[Stored data entries]
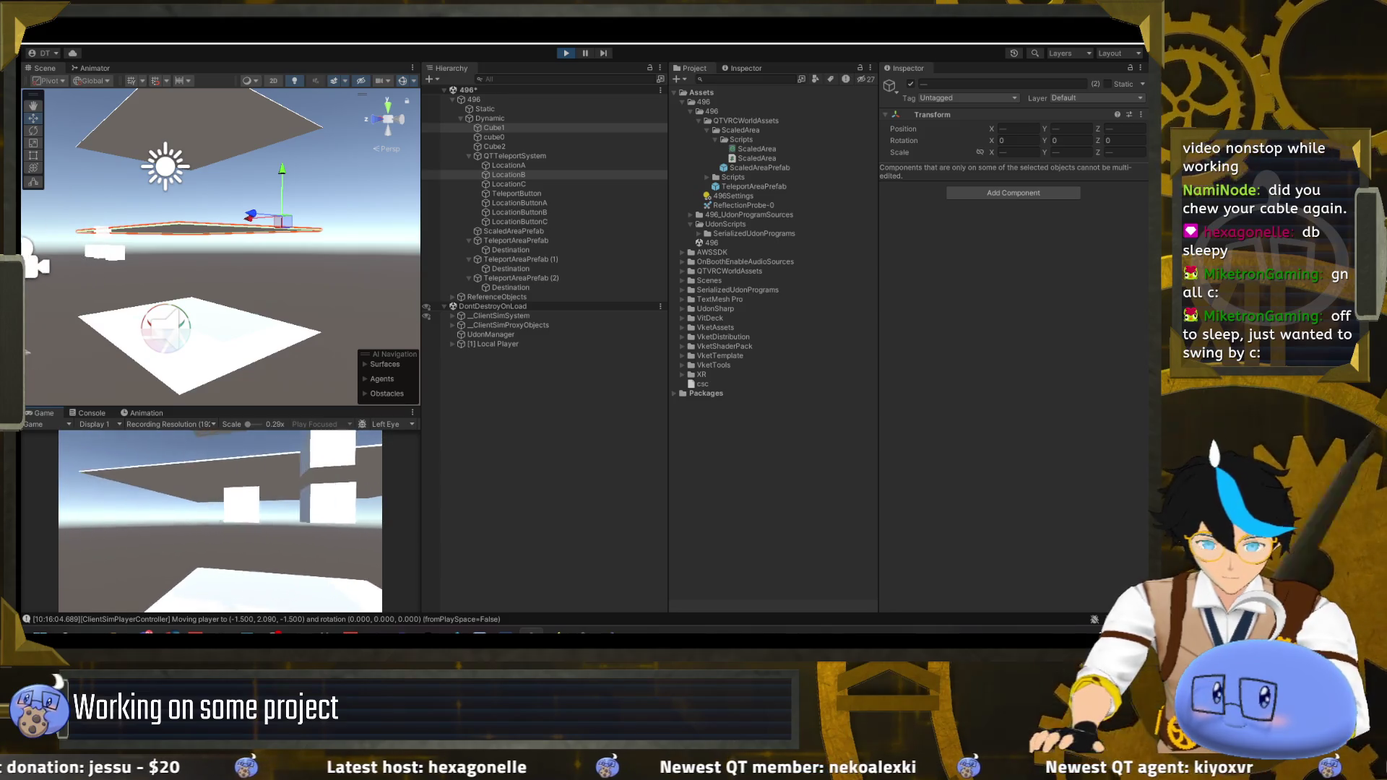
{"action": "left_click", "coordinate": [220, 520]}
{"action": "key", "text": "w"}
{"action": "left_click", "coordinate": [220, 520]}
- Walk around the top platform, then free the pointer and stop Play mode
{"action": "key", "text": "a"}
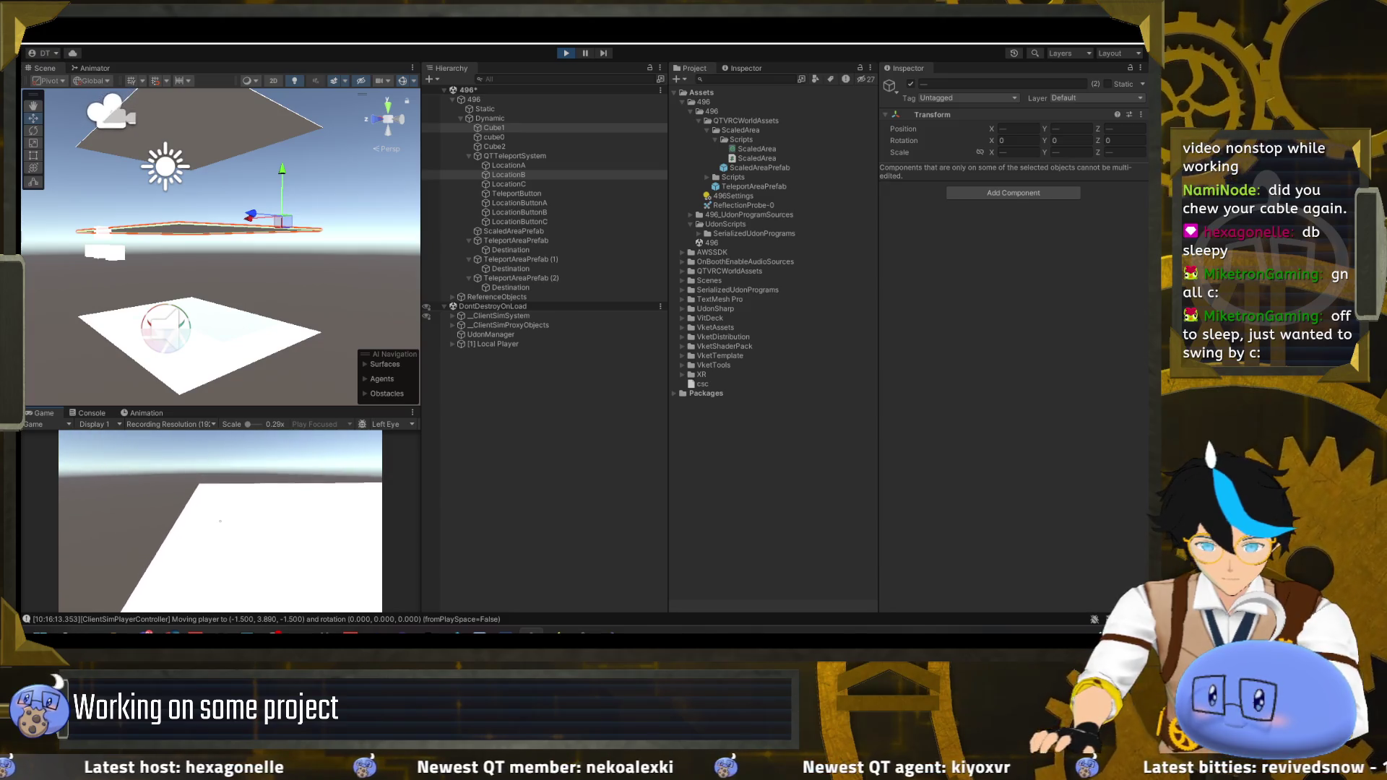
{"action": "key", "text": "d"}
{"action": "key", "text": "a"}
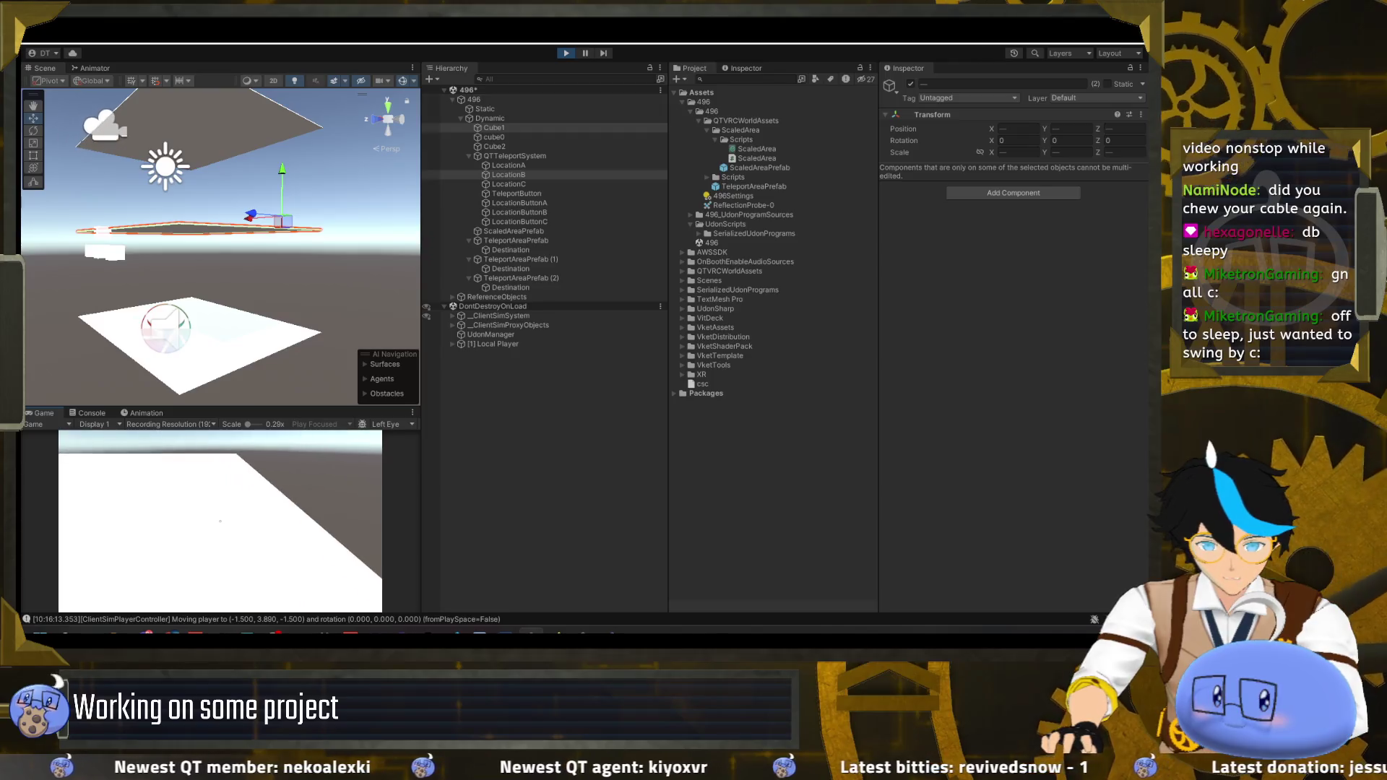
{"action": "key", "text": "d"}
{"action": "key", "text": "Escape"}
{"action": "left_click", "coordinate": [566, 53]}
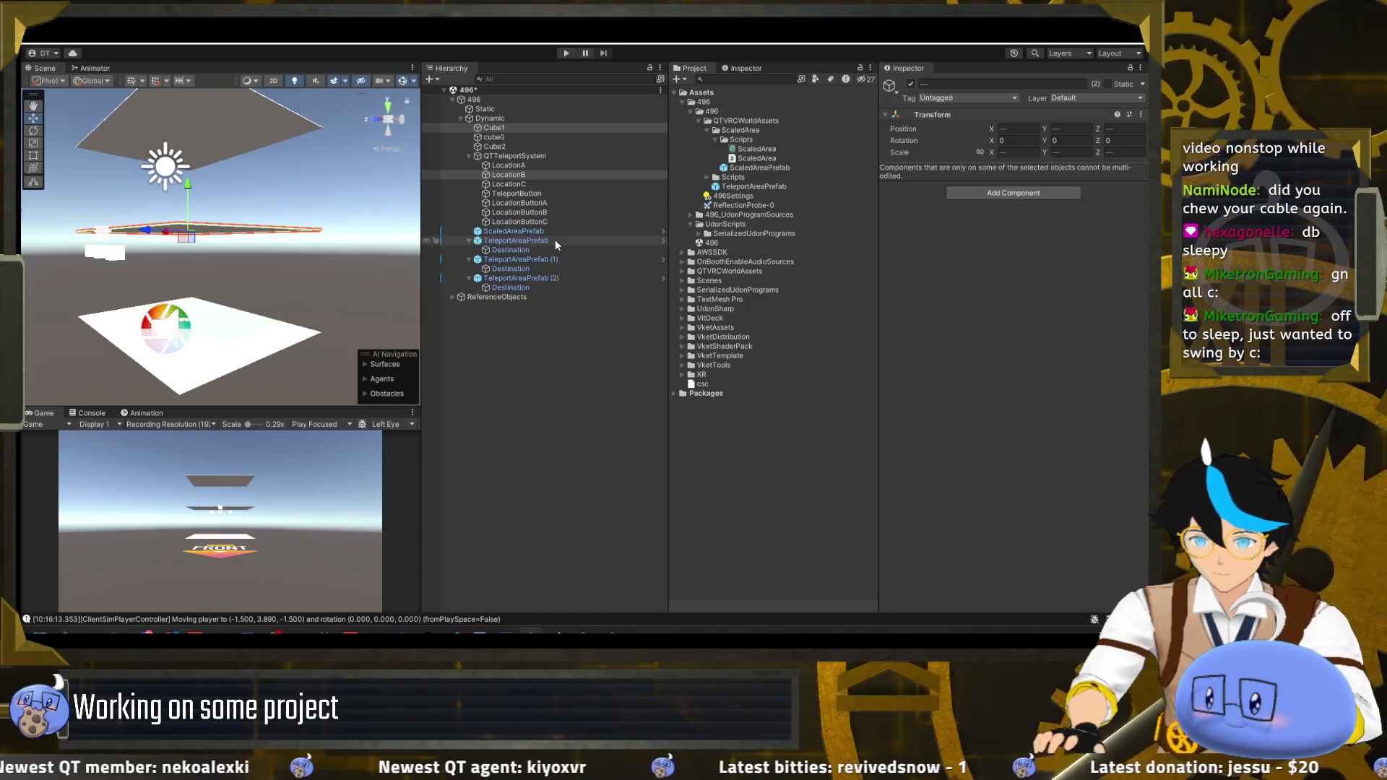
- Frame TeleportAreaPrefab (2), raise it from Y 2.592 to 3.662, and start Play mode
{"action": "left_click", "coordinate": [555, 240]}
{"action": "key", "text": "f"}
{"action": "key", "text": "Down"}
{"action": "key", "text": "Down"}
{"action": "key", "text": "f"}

■ Work request: Among the entries, find each line that includes the string "coordinate" and copy it.

■ Output:
{"action": "left_click", "coordinate": [220, 520]}
{"action": "left_click", "coordinate": [220, 520]}
{"action": "left_click", "coordinate": [566, 53]}
{"action": "left_click", "coordinate": [555, 240]}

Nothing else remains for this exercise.